Food Exemption Incorporates SNAP Guidelines: Arizona Senate Bill 1179 (“S.B. 1179”) replaces statutory references to the Food Stamp Program established by the Food Stamp Act of 1977 with the Supplemental Nutrition Assistance Program (SNAP) established by the Food and Nutrition Act of 2008. It also prohibits the Department from including medicines or dietary supplements (such as vitamins and protein supplements) as food unless the item is otherwise deemed to be food. For example, the legislation specifically deems any ready-to-drink, nonalcoholic beverage to be food. The legislation specifies that the Department shall give strong consideration to specific items that are eligible for SNAP, as long as it is consistent with the intent of the Arizona law. The bill also temporarily repeals the Department’s obligation to issue advisory regulations and administrative rulings relating to tax exemptions for sales of food. S.B. 1179 applies retroactively to taxable periods beginning on or after December 31, 2001. All claims for refunds arising out of the retroactive change made by S.B. 1179 must be made by December 31, 2013. The bill caps the total amount of refunds available at $10,000 and authorizes the Department, if needed, to reduce all claims filed proportionately to stay within the cap.

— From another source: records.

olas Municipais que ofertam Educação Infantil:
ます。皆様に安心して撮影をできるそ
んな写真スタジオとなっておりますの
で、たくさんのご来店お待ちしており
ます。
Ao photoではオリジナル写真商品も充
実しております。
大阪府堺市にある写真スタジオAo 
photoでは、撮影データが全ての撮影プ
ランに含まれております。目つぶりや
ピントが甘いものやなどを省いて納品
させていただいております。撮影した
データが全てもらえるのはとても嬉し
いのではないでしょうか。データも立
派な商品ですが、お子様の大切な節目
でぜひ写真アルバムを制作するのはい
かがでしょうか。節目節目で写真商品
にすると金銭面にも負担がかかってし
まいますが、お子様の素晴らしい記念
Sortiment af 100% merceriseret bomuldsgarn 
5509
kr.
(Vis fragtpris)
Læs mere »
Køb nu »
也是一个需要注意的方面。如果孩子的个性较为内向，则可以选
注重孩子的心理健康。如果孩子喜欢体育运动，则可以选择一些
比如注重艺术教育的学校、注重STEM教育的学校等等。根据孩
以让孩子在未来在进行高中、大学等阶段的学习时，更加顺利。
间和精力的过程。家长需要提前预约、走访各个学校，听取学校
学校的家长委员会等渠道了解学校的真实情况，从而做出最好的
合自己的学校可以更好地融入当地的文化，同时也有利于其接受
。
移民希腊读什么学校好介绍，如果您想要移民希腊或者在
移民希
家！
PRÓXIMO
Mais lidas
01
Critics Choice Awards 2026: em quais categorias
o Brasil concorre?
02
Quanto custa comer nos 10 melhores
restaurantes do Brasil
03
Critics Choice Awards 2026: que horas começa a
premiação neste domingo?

Interlock Device Exemption: S.B. 1179 also amends the personal property rental classification to exempt the lease or rental of certified interlock or electronic monitoring devices from the TPT. The change is retroactive to September 1, 2004. All claims for refunds arising out of the retroactive change made by S.B. 1179 must be made by December 31, 2013. The bill caps the total amount of refunds available at $10,000 and authorizes the Department, if needed, to reduce all claims filed proportionately to stay within the cap.

Qualified Destination Management Companies: S.B. 1179 also exempts certain sales made by a qualified destination management company. A qualified destination management company is exempt from transaction privilege tax on the gross proceeds of sales or gross income derived from a qualified contract for destination management services. The bill defines “qualified destination management company” as a person that receives on an annual basis at least 80% of its gross proceeds of sales or gross income derived from destination management services. It defines “destination management services” as a business coordinating, designing, and implementing the delivery by a third party of four or more of the following: 1) transportation, 2) entertainment, 3) food or beverage, 4) recreational or amusement activity, 5) tours, 6) event venue, and 7) theme décor. The exemption is retroactive to January 1, 2002. All claims for refunds arising out of the retroactive change made by S.B. 1179 must be made by December 31, 2013. The bill caps the total amount of refunds available at $10,000 and authorizes the Department, if needed, to reduce all claims filed proportionately to stay within the cap.